-- DATA UNDER STUDY follows --

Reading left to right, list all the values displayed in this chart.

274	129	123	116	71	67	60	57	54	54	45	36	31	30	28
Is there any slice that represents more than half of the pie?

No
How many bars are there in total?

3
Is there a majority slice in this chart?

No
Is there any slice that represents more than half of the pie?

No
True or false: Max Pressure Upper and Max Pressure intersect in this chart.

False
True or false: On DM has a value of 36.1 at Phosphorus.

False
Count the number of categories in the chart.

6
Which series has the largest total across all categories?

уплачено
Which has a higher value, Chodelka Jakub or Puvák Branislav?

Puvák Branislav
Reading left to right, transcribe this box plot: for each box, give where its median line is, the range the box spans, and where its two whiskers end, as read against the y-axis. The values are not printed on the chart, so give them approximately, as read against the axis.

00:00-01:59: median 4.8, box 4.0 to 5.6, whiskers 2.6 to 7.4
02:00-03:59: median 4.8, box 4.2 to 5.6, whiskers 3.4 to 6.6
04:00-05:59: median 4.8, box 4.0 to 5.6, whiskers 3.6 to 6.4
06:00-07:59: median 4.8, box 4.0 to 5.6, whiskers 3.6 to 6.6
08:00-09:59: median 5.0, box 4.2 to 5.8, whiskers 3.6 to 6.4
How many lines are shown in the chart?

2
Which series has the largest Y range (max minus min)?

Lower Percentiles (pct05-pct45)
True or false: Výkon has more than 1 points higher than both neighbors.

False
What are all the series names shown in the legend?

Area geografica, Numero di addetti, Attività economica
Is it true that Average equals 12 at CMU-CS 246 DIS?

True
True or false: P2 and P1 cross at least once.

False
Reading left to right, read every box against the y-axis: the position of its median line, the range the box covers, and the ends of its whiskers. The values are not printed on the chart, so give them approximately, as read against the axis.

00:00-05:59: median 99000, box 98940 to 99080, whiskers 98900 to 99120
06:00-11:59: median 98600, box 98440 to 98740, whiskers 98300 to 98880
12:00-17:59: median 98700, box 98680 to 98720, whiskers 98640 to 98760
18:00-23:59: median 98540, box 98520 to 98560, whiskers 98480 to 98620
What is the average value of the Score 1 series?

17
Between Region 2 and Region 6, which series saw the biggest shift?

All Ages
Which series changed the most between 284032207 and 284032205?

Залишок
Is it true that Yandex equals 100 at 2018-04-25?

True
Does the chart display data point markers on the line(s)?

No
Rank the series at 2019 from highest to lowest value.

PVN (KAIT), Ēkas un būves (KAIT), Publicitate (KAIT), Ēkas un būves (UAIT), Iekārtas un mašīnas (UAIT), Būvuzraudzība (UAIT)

-- DATA UNDER STUDY concluded --

Rewrite everything in the listing from the line containing "00:00-01:59: median 4.8, box" down to the line containing "Rank the series", both included, as a JSON list of strings with one string per line and blank lines omitted.

* **RESPONSE TO THIS TASK**
[
  "00:00-01:59: median 4.8, box 4.0 to 5.6, whiskers 2.6 to 7.4",
  "02:00-03:59: median 4.8, box 4.2 to 5.6, whiskers 3.4 to 6.6",
  "04:00-05:59: median 4.8, box 4.0 to 5.6, whiskers 3.6 to 6.4",
  "06:00-07:59: median 4.8, box 4.0 to 5.6, whiskers 3.6 to 6.6",
  "08:00-09:59: median 5.0, box 4.2 to 5.8, whiskers 3.6 to 6.4",
  "How many lines are shown in the chart?",
  "2",
  "Which series has the largest Y range (max minus min)?",
  "Lower Percentiles (pct05-pct45)",
  "True or false: Výkon has more than 1 points higher than both neighbors.",
  "False",
  "What are all the series names shown in the legend?",
  "Area geografica, Numero di addetti, Attività economica",
  "Is it true that Average equals 12 at CMU-CS 246 DIS?",
  "True",
  "True or false: P2 and P1 cross at least once.",
  "False",
  "Reading left to right, read every box against the y-axis: the position of its median line, the range the box covers, and the ends of its whiskers. The values are not printed on the chart, so give them approximately, as read against the axis.",
  "00:00-05:59: median 99000, box 98940 to 99080, whiskers 98900 to 99120",
  "06:00-11:59: median 98600, box 98440 to 98740, whiskers 98300 to 98880",
  "12:00-17:59: median 98700, box 98680 to 98720, whiskers 98640 to 98760",
  "18:00-23:59: median 98540, box 98520 to 98560, whiskers 98480 to 98620",
  "What is the average value of the Score 1 series?",
  "17",
  "Between Region 2 and Region 6, which series saw the biggest shift?",
  "All Ages",
  "Which series changed the most between 284032207 and 284032205?",
  "Залишок",
  "Is it true that Yandex equals 100 at 2018-04-25?",
  "True",
  "Does the chart display data point markers on the line(s)?",
  "No",
  "Rank the series at 2019 from highest to lowest value."
]